Ben âcizane vahdetin önünü açacak en iyi yöntemlerden birinin Üstad Bediüzzaman'ın yöntemi olduğuna inanıyorum. Üstad, vahdete giden yolda üç önemli tavsiyede bulunuyor. Bunlardan birincisi bilgi ve bilinçtir. Müslümanlar gerçekten dinlerini iyi bilmeli, iyi öğrenmeli, Kur'an ve sahih sünneti temel referans almalı, ümmetin vahdetine, Müslümanların birliğine, bunun gerekliliğine inanmalı. Kurtuluşun vahdet ve birlikten geçtiğini gerçek anlamda kavramalı ve ümmetin kardeşliğini, iman ve inanç birliğini her şeyden üstün tutmalı. Üstad risalelerinde vahdet ve Müslümanlar arası birliğin kurtuluşu sağlayacak en önemli menzillerden biri olduğunu ısrarla gündeme getirmiş, bu konuda bir bilinç oluşması için çabalamıştır. Önce bilinç, vahdetin gerekliliğine inanç…
Üstadın önerdiği ikinci düstur şudur: “ Benim mezhebim, meşrebim en hak olandır ama tek hak olan değildir!” Bir insanın kendi mezhep ve meşrebini diğerlerinden üstün tutması doğal bir durumdur. Öyle olmazsa adam ne diye o mezhep ve meşrebi seçsin ki? Bir Sünni, bir Şii, bir Hanefi, bir Caferi, bir Şafii veya bir Zeydi ya da herhangi bir cemaat ve tarikata mensup bir Müslüman kendi mezhep, meşrep, cemaat ve tarikatını diğerlerinden üstün görebilir. Bu vahdete, kardeşliğe engel olmaz. Ama sadece kendini hak görürse, herkesi kendi mezhep ve meşrebine ısrarla davet edip gelmeyenleri tekfir eder, batıl kabul ederse bu olmaz işte. Bu anlayış vahdet ve kardeşliğin önündeki en büyük engellerden biridir. Bu anlamda Üstadın tavsiyesi vahdete götürecek diğer bir önemli menzildir.

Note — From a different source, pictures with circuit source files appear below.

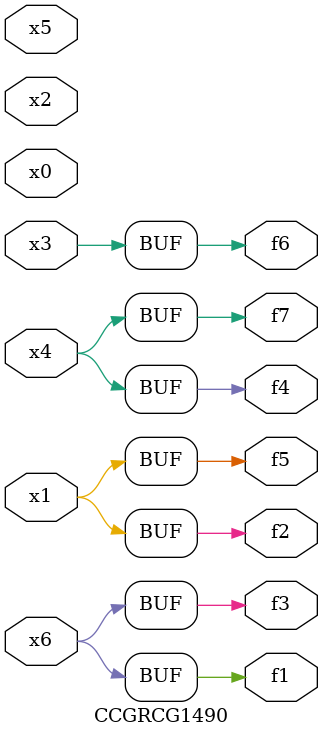
<source format=v>
module CCGRCG1490(
	input x0, x1, x2, x3, x4, x5, x6,
	output f1, f2, f3, f4, f5, f6, f7
);
	assign f1 = x6;
	assign f2 = x1;
	assign f3 = x6;
	assign f4 = x4;
	assign f5 = x1;
	assign f6 = x3;
	assign f7 = x4;
endmodule

</source>
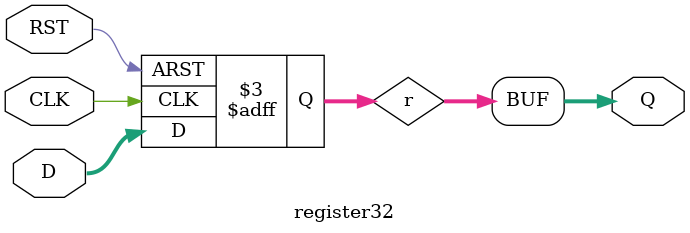
<source format=v>
module register32(input         CLK, 
						input         RST,
						input  [31:0] D, 
						output [31:0] Q);

  reg [31:0] r;

  always @(posedge CLK or posedge RST)
	if (RST == 1)
		r = 0;
	else
		r = D;	

  assign Q = r;
endmodule

</source>
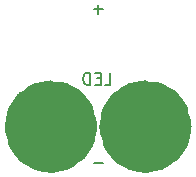
<source format=gbo>
G04 #@! TF.FileFunction,Legend,Bot*
%FSLAX46Y46*%
G04 Gerber Fmt 4.6, Leading zero omitted, Abs format (unit mm)*
G04 Created by KiCad (PCBNEW 4.0.1-3.201512221402+6198~38~ubuntu14.04.1-stable) date Tue 01 Mar 2016 11:06:45 AM PST*
%MOMM*%
G01*
G04 APERTURE LIST*
%ADD10C,0.100000*%
%ADD11C,5.000000*%
%ADD12C,0.150000*%
G04 APERTURE END LIST*
D10*
D11*
X128914214Y-93500000D02*
G75*
G03X128914214Y-93500000I-1414214J0D01*
G01*
X136914214Y-93500000D02*
G75*
G03X136914214Y-93500000I-1414214J0D01*
G01*
D12*
X132042857Y-89952381D02*
X132519048Y-89952381D01*
X132519048Y-88952381D01*
X131709524Y-89428571D02*
X131376190Y-89428571D01*
X131233333Y-89952381D02*
X131709524Y-89952381D01*
X131709524Y-88952381D01*
X131233333Y-88952381D01*
X130804762Y-89952381D02*
X130804762Y-88952381D01*
X130566667Y-88952381D01*
X130423809Y-89000000D01*
X130328571Y-89095238D01*
X130280952Y-89190476D01*
X130233333Y-89380952D01*
X130233333Y-89523810D01*
X130280952Y-89714286D01*
X130328571Y-89809524D01*
X130423809Y-89904762D01*
X130566667Y-89952381D01*
X130804762Y-89952381D01*
X131880952Y-83571429D02*
X131119047Y-83571429D01*
X131499999Y-83952381D02*
X131499999Y-83190476D01*
X131880952Y-96571429D02*
X131119047Y-96571429D01*
M02*

</source>
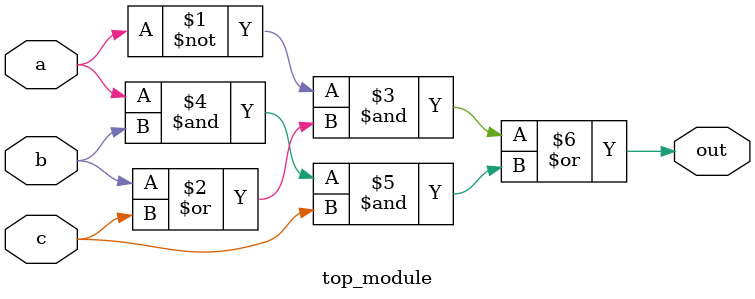
<source format=sv>
module top_module(
    input a,
    input b,
    input c,
    output out
);

    assign out = (~a & (b | c)) | (a & b & c);

endmodule

</source>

Yine Üstad her söylediğin hak olsun ama her hakkı her yerde söyleme diyor. Yani her sözün, her amelin hak olsun lakin bu hakkı söylerken, yaparken Müslümanların vahdetini, maslahatını, kardeşlik hukukunu gözetmelisin. Söylediğin hak bile olsa Müslümanların kardeşliğine zarar verecekse, Müslümanlar arasında tefrika ve bölünmeye neden olacaksa, soğukluğa sebebiyet verecekse o hakkı kendine sakla. Söyleyeceğin hak söz düşmanının elinde bir silaha dönüşmesin.
Üstad Bediüzzaman'ın bu inci konumundaki tavsiyeleri dinlenirse eğer inanıyorum ki alçak düşmana karşı güç ve kudret sahibi olmak isteyen Müslümanlar bu amaçlarına önemli ölçüde yaklaşacaklardır.